Unlike the M3D, which I have yet to fully embrace, pending more experience, I can whole-heartedly assure you that I am going to devote a lot of energy toward promoting the JellyBox.  In fact, have become a part of their team as an advisor.  It's actually fun to build and a joy to use.

But, it is not a kit nor business plan based on a mass-market strategy.  Supplies will only be available as the demands of quality dictate.


So there you have it.  On one end of the spectrum is a small consumer printer with a very appealing  price/performance ratio that meets some of the unique requirements of the classroom.  And, on the other an absolutely solid 3D printer that not only prints better than any other 3D FDM printer with which I have experience; but, can be built and rebuilt year after year, giving students a comprehensive 3D printing experience.



  1. I have had an M3D clear unit for a few months. It works really well but compared to other options is it slow. However, the range of filament options from them as well as using your own custom profiles makes it a good deal. I have it in my "grab and go" field kit because you can pack it in a $8 storage tub with filament and accessories. The only downside is that you must keep the client software running and connected because it does not store a job internally.

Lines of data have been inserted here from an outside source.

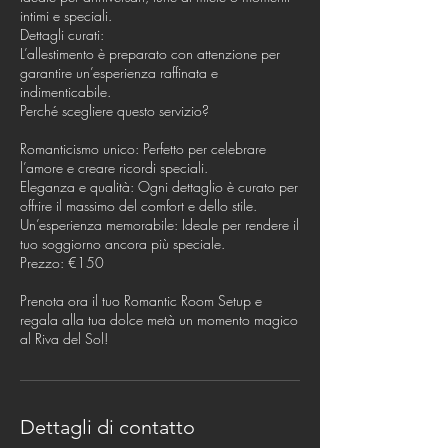
intimi e speciali.
Dettagli curati:
L’allestimento è preparato con attenzione per
garantire un’esperienza raffinata e
indimenticabile.
Perché scegliere questo servizio?
Romanticismo unico: Perfetto per celebrare
l’amore e creare ricordi speciali.
Eleganza e qualità: Ogni dettaglio è curato per
offrire il massimo del comfort e dello stile.
Un’esperienza memorabile: Ideale per rendere il
tuo soggiorno ancora più speciale.
Prezzo: €150
Prenota ora il tuo Romantic Room Setup e
regala alla tua dolce metà un momento magico
al Riva del Sol!
Dettagli di contatto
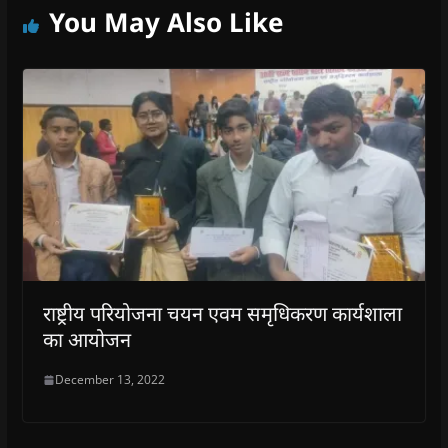
You May Also Like
राष्ट्रीय परियोजना चयन एवम समृधिकरण कार्यशाला
का आयोजन
December 13, 2022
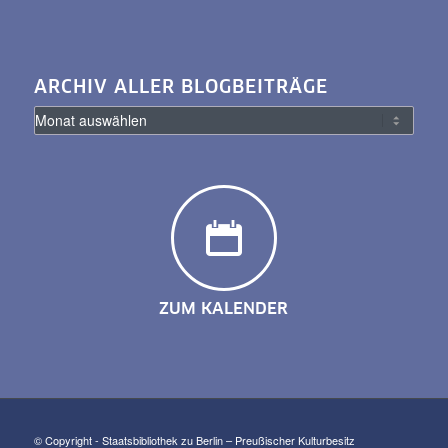
ARCHIV ALLER BLOGBEITRÄGE
ZUM KALENDER
© Copyright - Staatsbibliothek zu Berlin – Preußischer Kulturbesitz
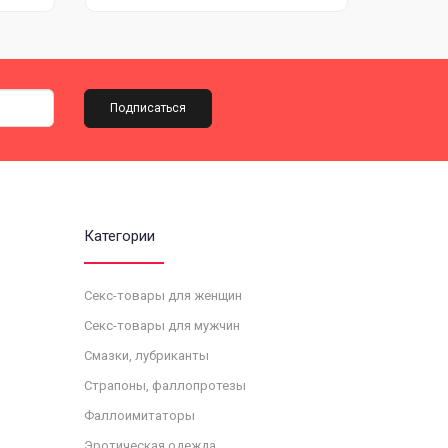
Подписаться
Категории
Секс-товары для женщин
Секс-товары для мужчин
Смазки, лубриканты
Страпоны, фаллопротезы
Фаллоимитаторы
Эротическая одежда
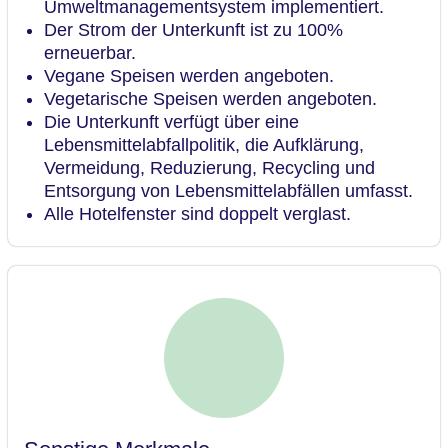
Umweltmanagementsystem implementiert.
Der Strom der Unterkunft ist zu 100%
erneuerbar.
Vegane Speisen werden angeboten.
Vegetarische Speisen werden angeboten.
Die Unterkunft verfügt über eine
Lebensmittelabfallpolitik, die Aufklärung,
Vermeidung, Reduzierung, Recycling und
Entsorgung von Lebensmittelabfällen umfasst.
Alle Hotelfenster sind doppelt verglast.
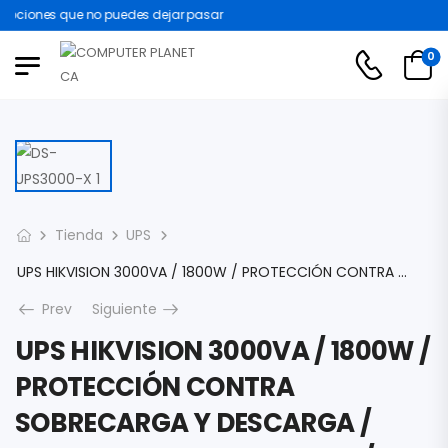
ociones que no puedes dejar pasar
0
Tienda
UPS
UPS HIKVISION 3000VA / 1800W / PROTECCIÓN CONTRA SOBRECARGA Y DESCARGA / ENTRADA Y SALIDA 120 VCA / 6 TOMAS NEMA 5-15R DS-UPS3000-X 12V 9AMP
Prev
Siguiente
UPS HIKVISION 3000VA / 1800W /
PROTECCIÓN CONTRA
SOBRECARGA Y DESCARGA /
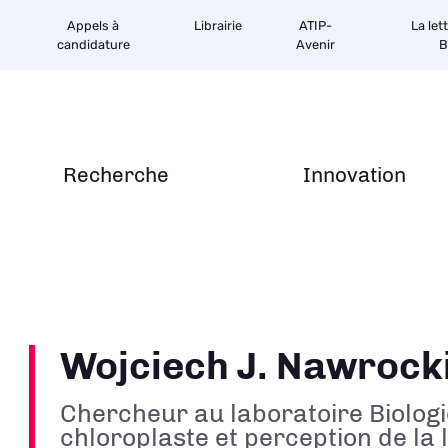
Appels à
Librairie
ATIP-
La let
candidature
Avenir
B
Recherche
Innovation
Wojciech J. Nawrock
Chercheur au laboratoire Biologi
chloroplaste et perception de la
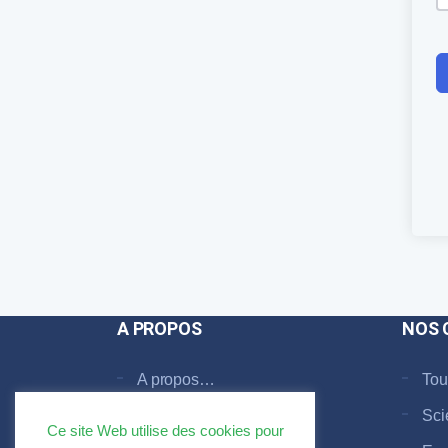
A PROPOS
NOS 
A propos…
Tou
Faq
Sci
Ce site Web utilise des cookies pour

  2. It is slow. In fact, quite slow. And, having to keep it connected to a computer can be a bit limiting. But, it sure can't be beat for portability and low-cost variety of filament types. I LOVE being able to print in Tough PLA (Flexible) and the cadets are going to enjoy the temperature reactive filament that changes colors when touched, etc.

    They have introduced a slightly larger unit that will print without constantly being connected to a computer and promises to be a lot faster.

    I think the M3D Micro is going to be an important addition for our cadets.